Motivation: gRPC currently has 2 implementations for .NET: gRPC C# and grpc-dotnet. While based on 2 different network stack, it is highly desirable that these two implementation share the same API for invoking (=client) and handling (=server) calls. On the client side, the challenge is that the Channel API has been historically designed to accomodate some specifics of the C-core based implementation, and as such it is difficult to use for the grpc-dotnet implementation in its current form. Therefore, the grpc-dotnet implementation currently doesn't expose the concept of a "Channel" explicitly. While this doesn't limit the basic functionality of grpc-dotnet clients, it will likely become a problem as more advanced features are added in the future. Therefore, we propose introducing a common concept of a channel that can be used by both implementations.

Proposed changes:

  • Introduce a new ChannelBase class and make the current Channel class inherit from it. ChannelBase will represent the shared concept of a client-side channel.
  • ClientBase (parent class for all generated client classes) will take ChannelBase in constructor instead of Channel. This qualifies as a binary-level breaking change (requires recompile). The advantages of making this breaking change is that it allows unifying the client channel side API for all gRPC implementations.

Proposed PR: grpc/grpc#19599

Rationale

Change 1

This is a change forced by the .NET ecosystem. Risk: If no action is taken, gRPC C# will stop working for .NET Core 3 users and everyone else who wants/needs to use the newer version of BCL library. .NET Core 3 is a requirement for the grpc-dotnet implementation and it is expected that a majority of users will eventually migrate to .NET Core 3. Making a breaking change in this situation seems adequate and the objective is to make the users' transition as simple as possible (the proposed solution reflects that objective).

Change 2

Pros

  • Provides a concept of channel that is implementation-independent and makes both .NET implementations of gRPC more aligned both conceptually and in terms of API. That seems to be a good investment for the future.
  • ClientBase can be moved to the shared API package Grpc.Core.Api and be used by all gRPC implementations, which gives us a way to get rid of LiteClientBase which was introduced to provide an alternative solution, but brings some extra complexity
  • Auxilliary gRPC packages like Grpc.Reflection and Grpc.HealthCheck could previously be used only by one of the implementations.

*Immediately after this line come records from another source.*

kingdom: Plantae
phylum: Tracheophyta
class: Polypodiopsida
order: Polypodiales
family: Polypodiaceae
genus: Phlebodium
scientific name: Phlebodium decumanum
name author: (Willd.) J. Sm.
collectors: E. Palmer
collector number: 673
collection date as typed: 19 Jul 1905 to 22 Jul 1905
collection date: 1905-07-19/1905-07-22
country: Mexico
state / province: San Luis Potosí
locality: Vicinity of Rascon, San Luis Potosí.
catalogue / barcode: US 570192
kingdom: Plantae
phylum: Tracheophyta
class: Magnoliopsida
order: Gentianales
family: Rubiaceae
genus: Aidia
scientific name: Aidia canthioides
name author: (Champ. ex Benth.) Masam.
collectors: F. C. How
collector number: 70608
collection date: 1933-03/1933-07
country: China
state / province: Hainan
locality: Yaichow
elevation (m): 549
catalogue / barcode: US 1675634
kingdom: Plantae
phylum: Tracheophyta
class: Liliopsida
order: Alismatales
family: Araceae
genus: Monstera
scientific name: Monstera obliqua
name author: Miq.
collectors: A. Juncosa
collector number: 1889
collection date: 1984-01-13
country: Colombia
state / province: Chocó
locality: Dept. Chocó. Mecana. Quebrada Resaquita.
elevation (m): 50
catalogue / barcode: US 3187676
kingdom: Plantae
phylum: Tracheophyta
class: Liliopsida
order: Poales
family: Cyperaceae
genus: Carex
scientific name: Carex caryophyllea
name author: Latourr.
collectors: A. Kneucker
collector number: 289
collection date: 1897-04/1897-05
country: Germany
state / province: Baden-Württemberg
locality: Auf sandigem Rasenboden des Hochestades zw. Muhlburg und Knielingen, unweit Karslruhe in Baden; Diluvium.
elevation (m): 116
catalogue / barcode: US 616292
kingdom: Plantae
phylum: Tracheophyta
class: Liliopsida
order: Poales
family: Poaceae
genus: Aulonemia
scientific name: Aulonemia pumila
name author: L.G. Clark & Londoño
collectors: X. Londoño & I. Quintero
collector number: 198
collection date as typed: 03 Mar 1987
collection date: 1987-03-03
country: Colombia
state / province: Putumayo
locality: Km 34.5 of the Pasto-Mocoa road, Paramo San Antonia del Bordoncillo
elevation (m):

After the change, we can modify them to be usable with both gRPC C# and grpc-dotnet

Cons

  • It's a binary-level breaking change, but we're forced to make a breaking binary change due to Change 1 anyway, so there's not extra cost to the user.

Implementation

Most of proposed changes already exist in form of a PR

  • IAsyncEnumerator dependency will be removed in grpc/grpc#19059
  • ChannelBase will be introduced in grpc/grpc#19599
  • jtattermusch will update the gRPC C# version for the next release to 1 -> 2

Migration instructions for users

To upgrade from gRPC C# v1.x to v2.x:

  • just upgrade the nuget packages and rebuild your project. Note that assemblies built against gRPC v1.x might not work against v2.x without rebuilding first.
  • if your code contains any direct references to IAsyncEnumerator<T>, change all of them to Grpc.Core.IAsyncStreamReader<T> (which has exactly the same members as the original interface) and rebuild your project.

The migration is fully transparent to the remote peers - gRPC C# version 2.x and 1.x are fully interoperable with each other and also with all other gRPC implementations.